Jackson is fabulous as the clueless Watson, as baffled as we are when Holmes and Hudson decide to act out their investigation because it’s too complicated to explain any other way. He delivers some lovely moments as his other characters too, with his face and actions as entertaining as the words.
The cast must have to concentrate hard to keep everything running smoothly, because the air of slapdash about it is by design, not accident. It takes skill to pull off this cleverly concocted sense of haphazardness and the result is a great exercise in theatricality.
There are excellent daft sound effects, perfect timing, inventive props and a playfulness that means you end up not caring whether any of it makes sense or not. It’s fun, silly and intriguing and if you don’t understand what’s happening, well, neither does Watson, so you’re in good company.
Director Alan Swerdlow manages to keep it all flowing rapidly without erupting into too much madness.
Gottwald is excellent with her accents and she’s a great character actor, almost upstaging the two gents with her lively presence and sharp wit as the savvy housekeeper or mysterious European diamond smuggler.
Sometimes the jokes are almost too clever or obscure to register in time, and you can see the cast checking our reaction to see if we’re keeping pace.

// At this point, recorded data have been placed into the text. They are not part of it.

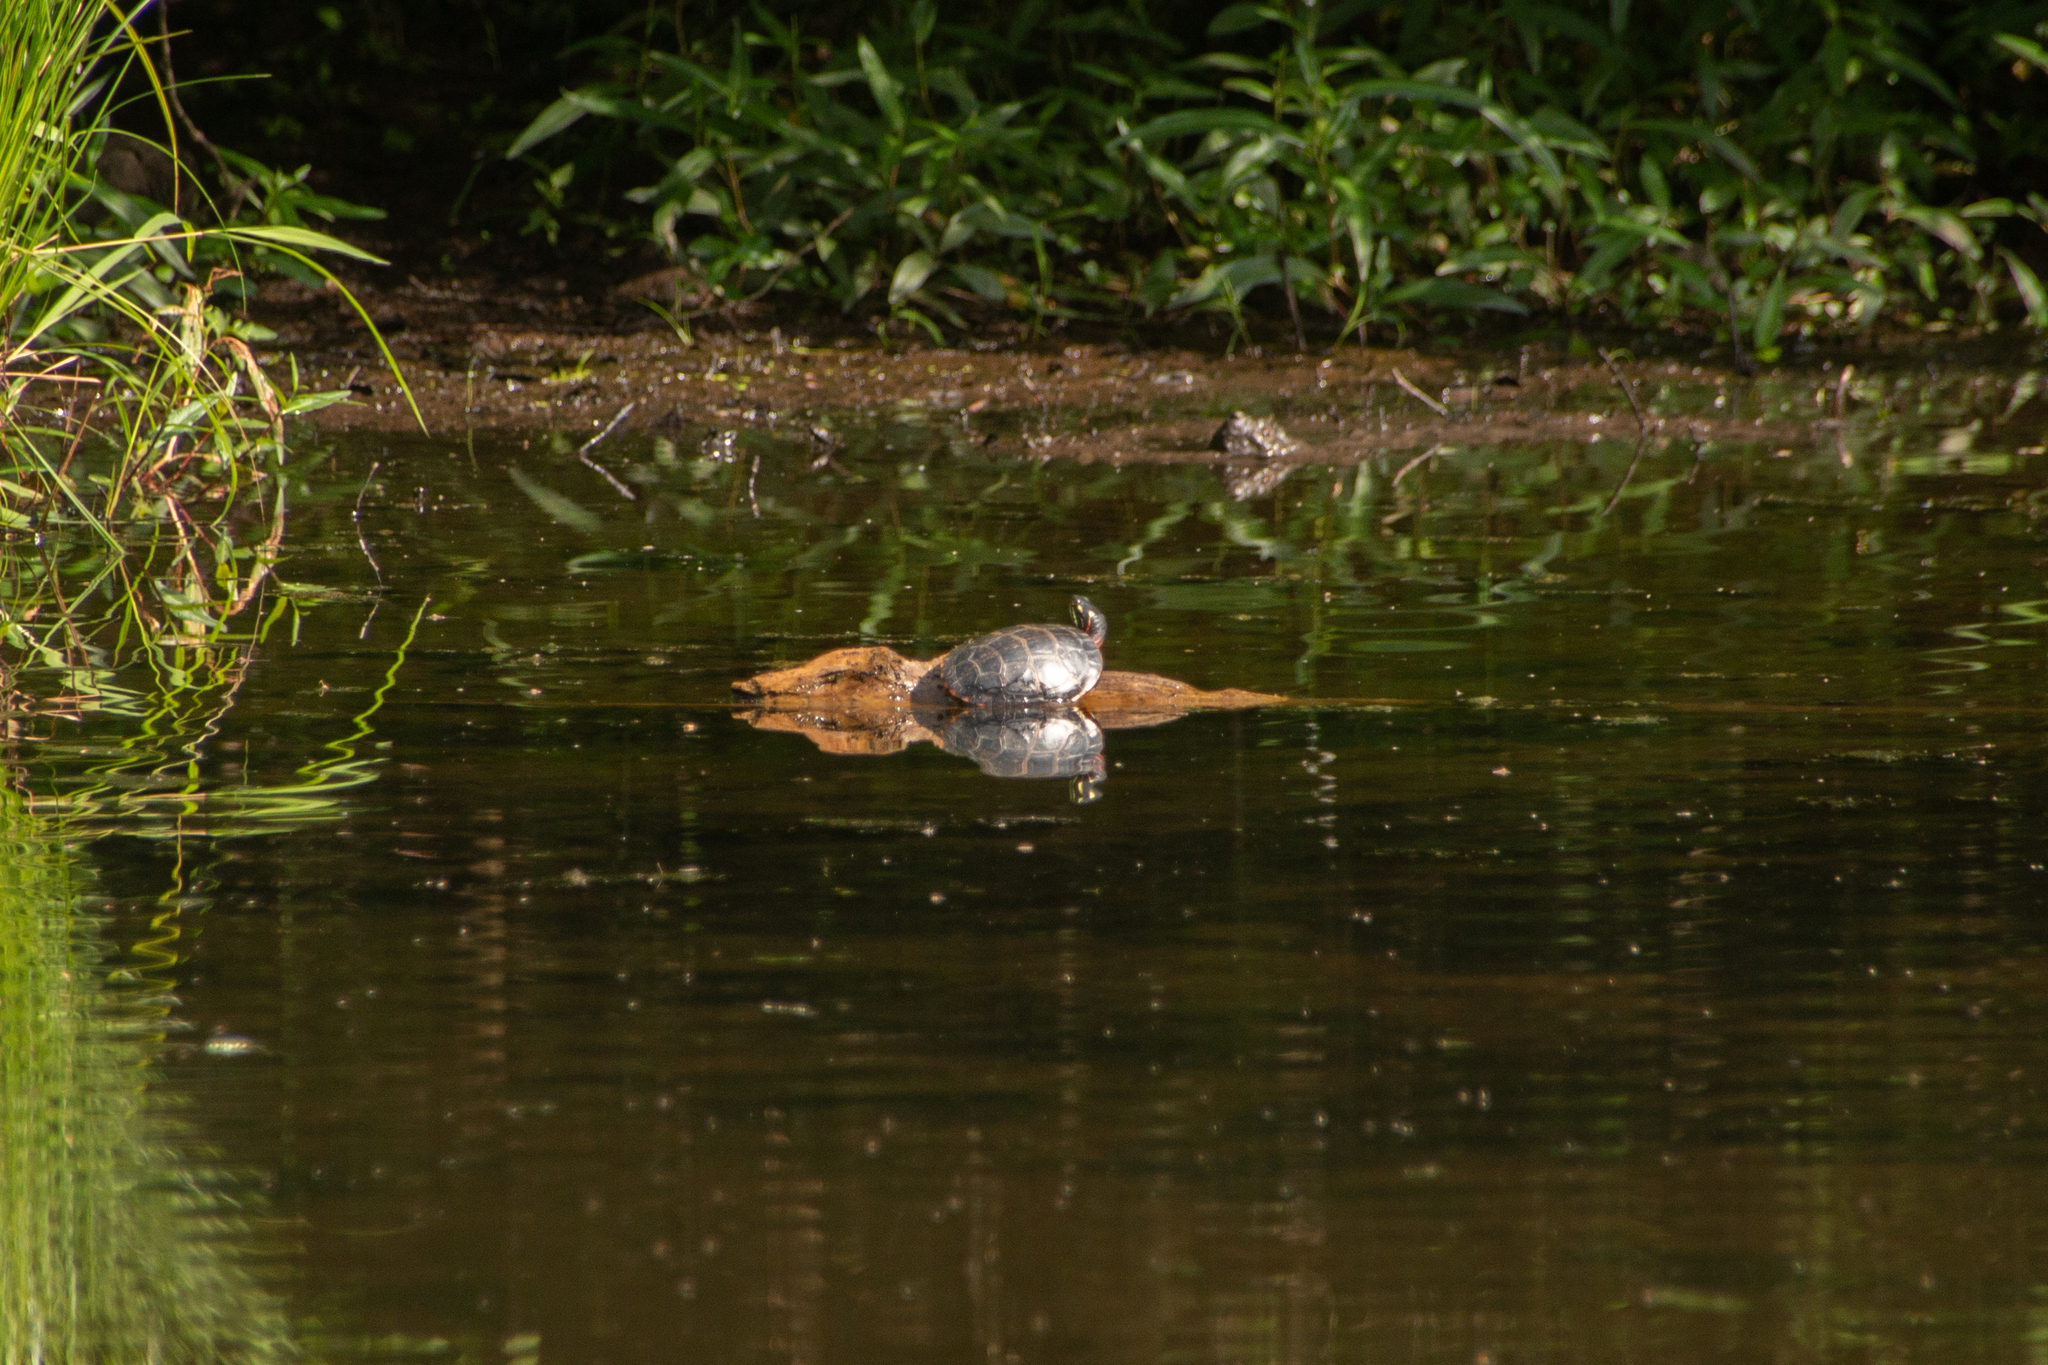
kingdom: Animalia
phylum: Chordata
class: Testudines
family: Emydidae
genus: Chrysemys
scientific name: Chrysemys picta
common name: Painted turtle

I’m trying, but it comes at you thick and fast.
This isn’t a great whodunit. It’s a play to enjoy for its individual moments, which makes trying to figure out who’s doing what and why a mere distraction to the overall merriment. DM
Sherlock Holmes and the Curse of the Queen’s Diamond runs at Montecasino’s Studio Theatre until January 15, then moves to Cape Town’s Theatre on the Bay from January 18 to 28. Tickets from Computicket.